Each line with the word "card" must appear in the answer, copied from the records.

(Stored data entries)
====

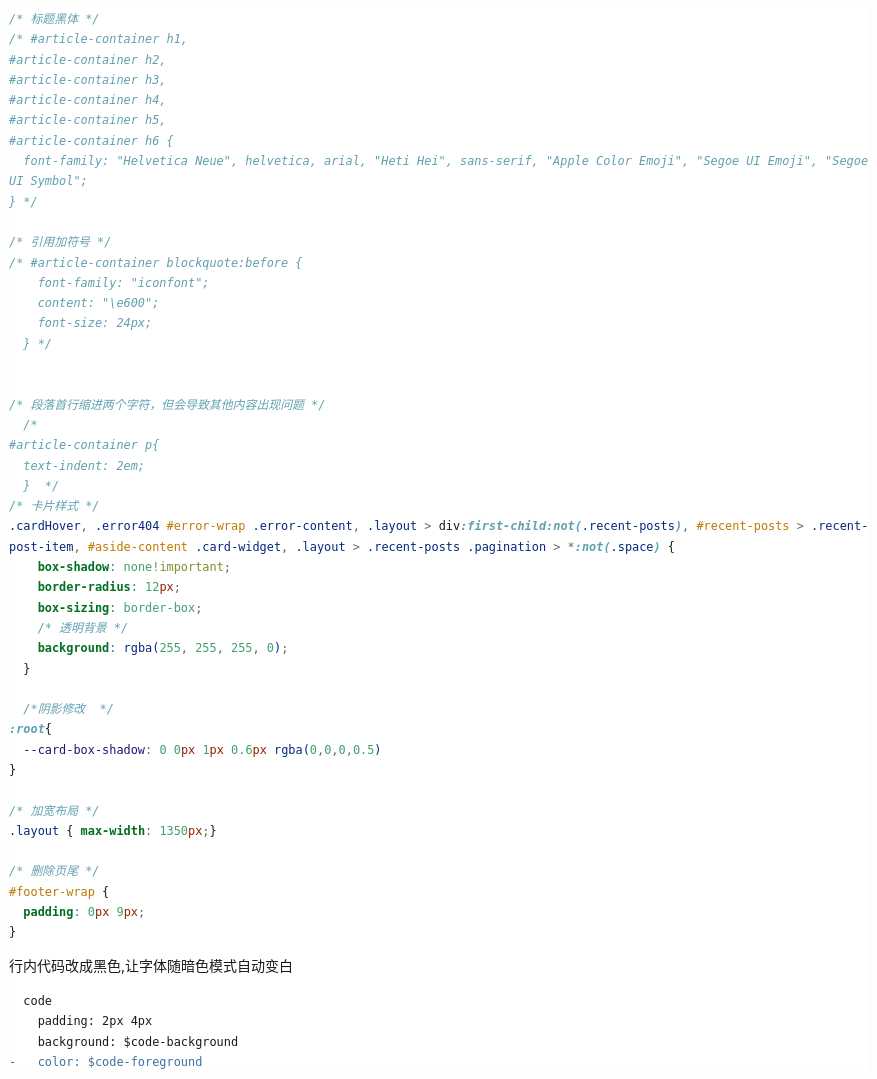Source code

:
 ```css mod.css
/* 标题黑体 */
/* #article-container h1,
#article-container h2,
#article-container h3,
#article-container h4,
#article-container h5,
#article-container h6 {
  font-family: "Helvetica Neue", helvetica, arial, "Heti Hei", sans-serif, "Apple Color Emoji", "Segoe UI Emoji", "Segoe UI Symbol";
} */

/* 引用加符号 */
/* #article-container blockquote:before {
    font-family: "iconfont";
    content: "\e600";
    font-size: 24px;
  } */


/* 段落首行缩进两个字符，但会导致其他内容出现问题 */
  /* 
#article-container p{
  text-indent: 2em;
  }  */
/* 卡片样式 */
.cardHover, .error404 #error-wrap .error-content, .layout > div:first-child:not(.recent-posts), #recent-posts > .recent-post-item, #aside-content .card-widget, .layout > .recent-posts .pagination > *:not(.space) {
    box-shadow: none!important;
    border-radius: 12px;
    box-sizing: border-box;
    /* 透明背景 */
    background: rgba(255, 255, 255, 0);
  }

  /*阴影修改  */
:root{
  --card-box-shadow: 0 0px 1px 0.6px rgba(0,0,0,0.5)
}

/* 加宽布局 */
.layout { max-width: 1350px;}

/* 删除页尾 */
#footer-wrap {
  padding: 0px 9px;
}
```

行内代码改成黑色,让字体随暗色模式自动变白
```diff themes\butterfly\source\css\_highlight\highlight.styl
  code
    padding: 2px 4px
    background: $code-background
-   color: $code-foreground

```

====

* [THE ANSWER]
.cardHover, .error404 #error-wrap .error-content, .layout > div:first-child:not(.recent-posts), #recent-posts > .recent-post-item, #aside-content .card-widget, .layout > .recent-posts .pagination > *:not(.space) {
  --card-box-shadow: 0 0px 1px 0.6px rgba(0,0,0,0.5)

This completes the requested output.